Need general guidance? Review full methodology.
| GPU | VRAM | Quantization | Speed | Compatibility | Buy |
|---|---|---|---|---|---|
| AMD Instinct MI300X | 192GB | Q4 | 916 tok/s | View full compatibility | Buy options |
| NVIDIA H200 SXM 141GB | 141GB | Q4 | 827 tok/s | View full compatibility | Buy options |
| NVIDIA H100 SXM5 80GB | 80GB | Q4 | 594 tok/s | View full compatibility | Buy options |
| AMD Instinct MI250X | 128GB | Q4 | 573 tok/s | View full compatibility | Buy options |
| NVIDIA H100 PCIe 80GB | 80GB | Q4 | 377 tok/s | View full compatibility | Buy options |
| RTX 5090 | 32GB | Q4 | 360 tok/s | View full compatibility | Buy options |
| NVIDIA A100 80GB SXM4 | 80GB | Q4 | 350 tok/s | View full compatibility | Buy options |
| AMD Instinct MI210 | 64GB | Q4 | 285 tok/s | View full compatibility | Buy options |
| NVIDIA A100 40GB PCIe | 40GB | Q4 | 273 tok/s | View full compatibility | Buy options |
| RTX 4090 | 24GB | Q4 | 216 tok/s | View full compatibility | Buy options |
| NVIDIA RTX 6000 Ada | 48GB | Q4 | 214 tok/s | View full compatibility | Buy options |
| NVIDIA L40 | 48GB | Q4 | 199 tok/s | View full compatibility | Buy options |
Facebook Sam3 at Q3_K_M is estimated to require about 2GB VRAM minimum, with 3GB recommended for smoother operation.

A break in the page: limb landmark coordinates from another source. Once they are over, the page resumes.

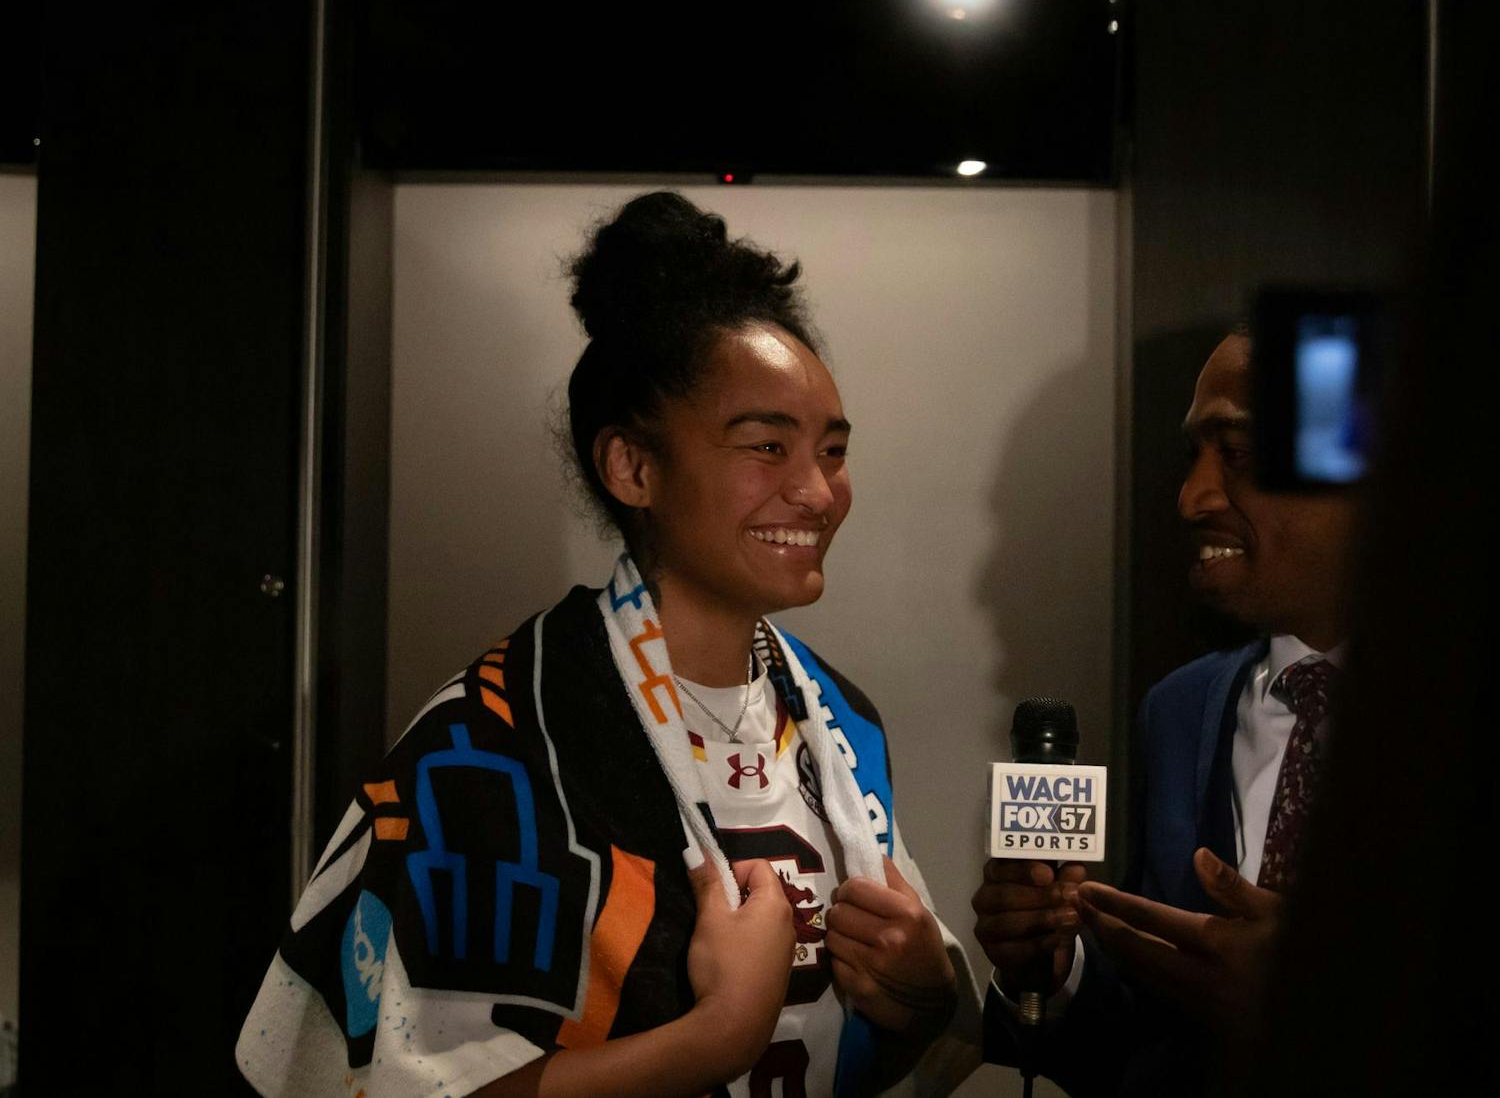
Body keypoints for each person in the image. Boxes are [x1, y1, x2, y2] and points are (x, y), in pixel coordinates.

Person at [237, 191, 981, 1097]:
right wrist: (716, 1036)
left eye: (831, 450)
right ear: (632, 466)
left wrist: (925, 995)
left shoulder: (840, 721)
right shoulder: (494, 741)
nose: (819, 493)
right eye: (766, 447)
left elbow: (884, 1040)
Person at [971, 328, 1357, 1095]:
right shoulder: (1177, 714)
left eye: (1238, 454)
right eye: (1193, 457)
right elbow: (1146, 1044)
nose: (1192, 497)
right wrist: (1053, 970)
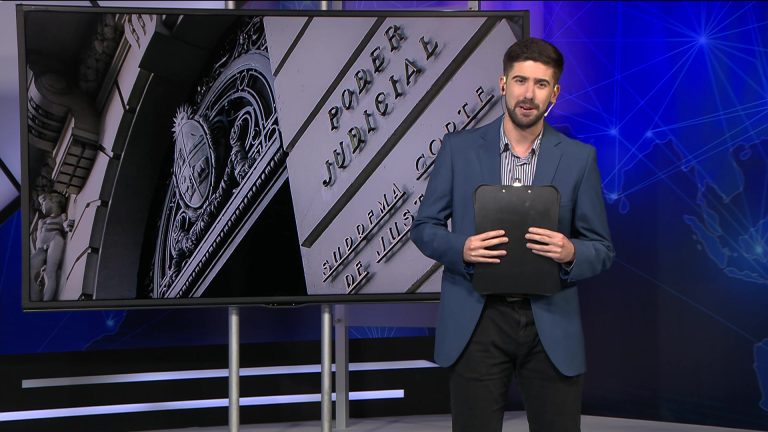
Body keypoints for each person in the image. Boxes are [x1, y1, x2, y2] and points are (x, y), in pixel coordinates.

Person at [410, 37, 614, 432]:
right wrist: (462, 248)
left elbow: (602, 249)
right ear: (503, 84)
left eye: (541, 84)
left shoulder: (578, 159)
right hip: (477, 319)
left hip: (549, 322)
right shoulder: (458, 149)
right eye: (520, 81)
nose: (528, 94)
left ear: (554, 93)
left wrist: (571, 251)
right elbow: (424, 228)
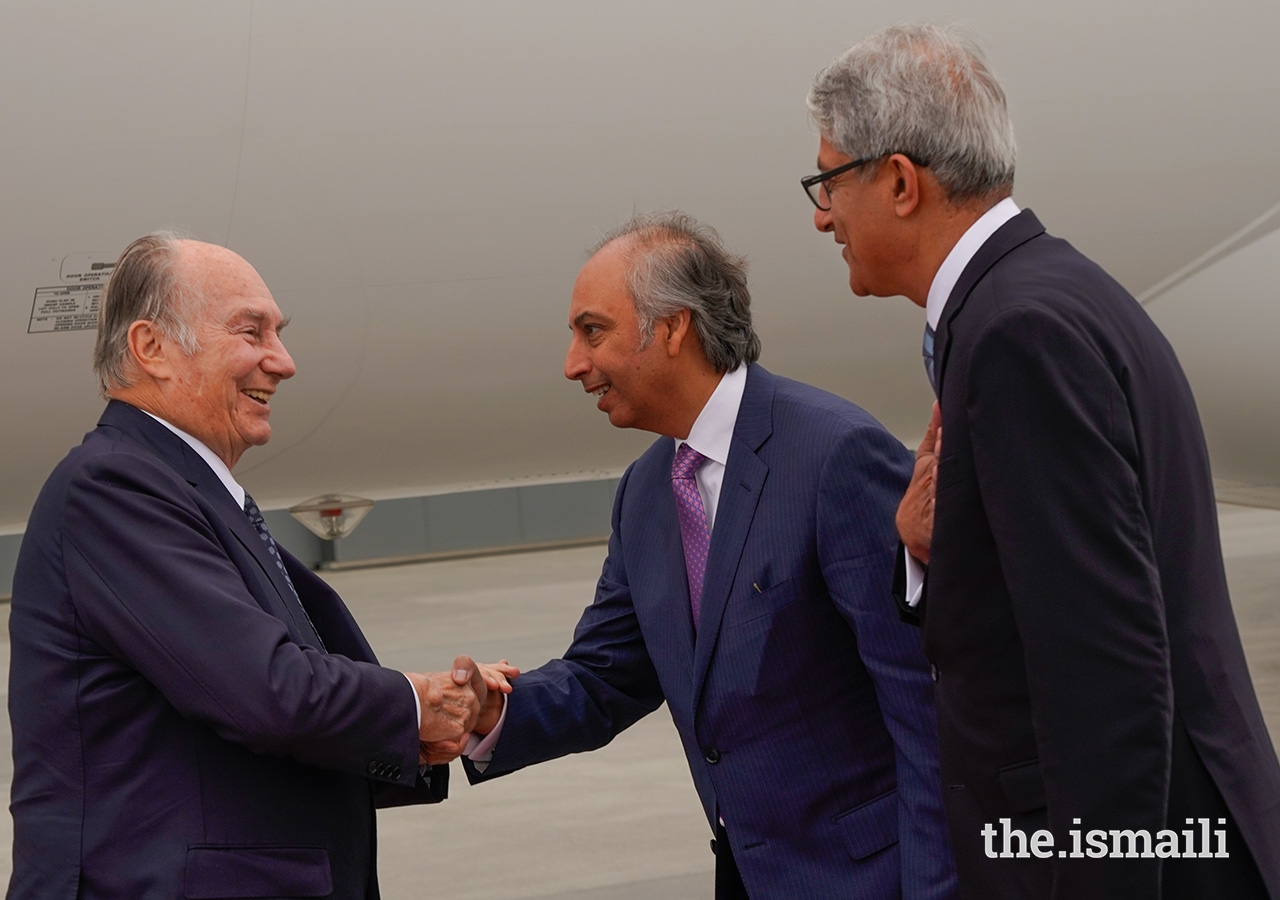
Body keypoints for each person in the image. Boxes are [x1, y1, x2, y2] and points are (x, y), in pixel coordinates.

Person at [804, 23, 1280, 899]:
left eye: (829, 181)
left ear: (901, 181)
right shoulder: (1042, 295)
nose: (822, 214)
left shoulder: (1018, 333)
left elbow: (1105, 666)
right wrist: (927, 555)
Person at [443, 212, 957, 900]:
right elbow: (606, 676)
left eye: (592, 330)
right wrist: (490, 712)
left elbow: (927, 705)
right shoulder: (647, 492)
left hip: (874, 880)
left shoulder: (833, 455)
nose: (573, 364)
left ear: (674, 328)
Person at [7, 233, 511, 899]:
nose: (284, 361)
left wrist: (423, 727)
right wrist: (415, 706)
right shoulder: (114, 489)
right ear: (150, 349)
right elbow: (266, 691)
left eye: (278, 333)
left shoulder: (182, 488)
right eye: (252, 331)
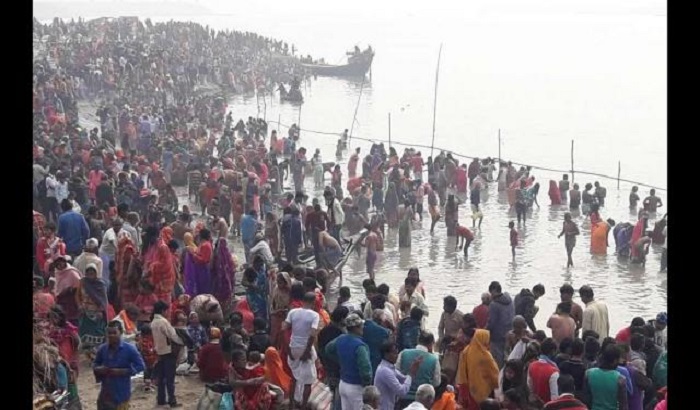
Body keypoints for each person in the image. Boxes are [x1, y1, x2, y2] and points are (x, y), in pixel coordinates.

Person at [93, 321, 146, 410]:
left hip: (121, 393)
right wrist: (99, 369)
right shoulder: (102, 349)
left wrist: (124, 371)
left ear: (121, 333)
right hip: (105, 393)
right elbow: (95, 364)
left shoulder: (129, 349)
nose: (111, 335)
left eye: (114, 333)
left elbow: (141, 366)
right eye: (109, 333)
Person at [325, 313, 373, 410]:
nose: (362, 327)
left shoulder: (341, 338)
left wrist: (340, 359)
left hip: (343, 384)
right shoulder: (360, 346)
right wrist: (367, 384)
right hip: (356, 387)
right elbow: (365, 370)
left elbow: (328, 349)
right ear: (355, 328)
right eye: (361, 326)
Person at [283, 292, 321, 408]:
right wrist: (307, 351)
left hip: (293, 347)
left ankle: (291, 404)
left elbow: (283, 330)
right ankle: (303, 406)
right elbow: (313, 334)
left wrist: (287, 347)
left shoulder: (293, 312)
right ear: (313, 302)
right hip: (305, 349)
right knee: (308, 382)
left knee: (294, 378)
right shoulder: (314, 315)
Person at [456, 329, 500, 410]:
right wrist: (497, 386)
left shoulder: (466, 350)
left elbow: (462, 372)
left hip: (469, 388)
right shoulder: (485, 355)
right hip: (484, 389)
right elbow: (494, 373)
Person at [151, 300, 184, 408]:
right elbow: (173, 336)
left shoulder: (153, 322)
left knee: (161, 377)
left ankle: (161, 399)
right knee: (170, 379)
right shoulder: (163, 322)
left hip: (159, 352)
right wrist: (182, 342)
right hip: (169, 352)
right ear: (163, 310)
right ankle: (172, 400)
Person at [396, 331, 442, 408]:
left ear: (418, 341)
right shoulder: (434, 359)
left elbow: (396, 373)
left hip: (403, 398)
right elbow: (436, 382)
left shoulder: (404, 353)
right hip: (423, 401)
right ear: (431, 344)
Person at [374, 341, 421, 410]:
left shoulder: (390, 368)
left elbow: (404, 378)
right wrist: (411, 374)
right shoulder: (384, 371)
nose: (397, 355)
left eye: (397, 352)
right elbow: (402, 391)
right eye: (394, 353)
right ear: (386, 354)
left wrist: (413, 369)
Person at [584, 344, 628, 410]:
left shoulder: (589, 373)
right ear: (615, 360)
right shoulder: (620, 379)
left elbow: (586, 398)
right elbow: (623, 405)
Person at [77, 263, 109, 353]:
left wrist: (100, 310)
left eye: (92, 272)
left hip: (97, 312)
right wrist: (80, 305)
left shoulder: (100, 284)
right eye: (88, 272)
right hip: (85, 312)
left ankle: (98, 350)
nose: (90, 274)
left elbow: (103, 299)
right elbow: (77, 295)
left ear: (96, 273)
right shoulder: (82, 282)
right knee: (85, 330)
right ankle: (86, 350)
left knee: (98, 331)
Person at [487, 281, 515, 368]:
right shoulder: (510, 300)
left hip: (497, 337)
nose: (490, 295)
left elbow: (491, 323)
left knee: (497, 362)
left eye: (491, 292)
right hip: (510, 333)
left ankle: (498, 378)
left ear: (494, 291)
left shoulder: (494, 305)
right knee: (507, 356)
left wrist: (484, 332)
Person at [527, 338, 560, 403]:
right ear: (553, 351)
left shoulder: (531, 366)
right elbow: (555, 398)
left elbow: (530, 389)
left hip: (535, 405)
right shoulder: (553, 371)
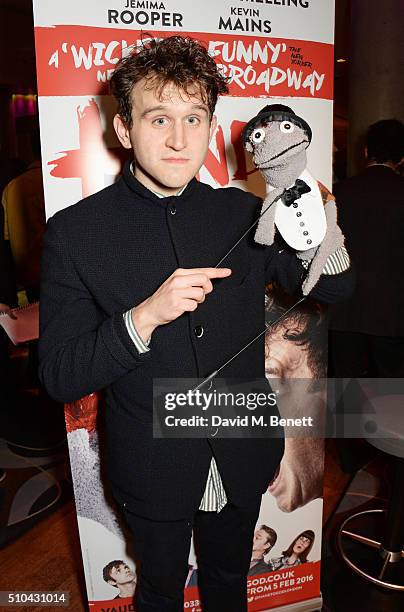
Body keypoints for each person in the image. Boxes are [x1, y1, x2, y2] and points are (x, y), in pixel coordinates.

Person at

Start with AMD Instinct MI300X, NVIDIA H200 SXM 141GB, NVIDIA H100 SXM5 80GB and review each compatibility page for full speed and fit details.
Q3_K_M is a balance point between memory usage and quality. If your GPU is below 2GB, consider lower-bit quantization; if you have extra VRAM, compare Q8/FP16 options for quality-sensitive workloads.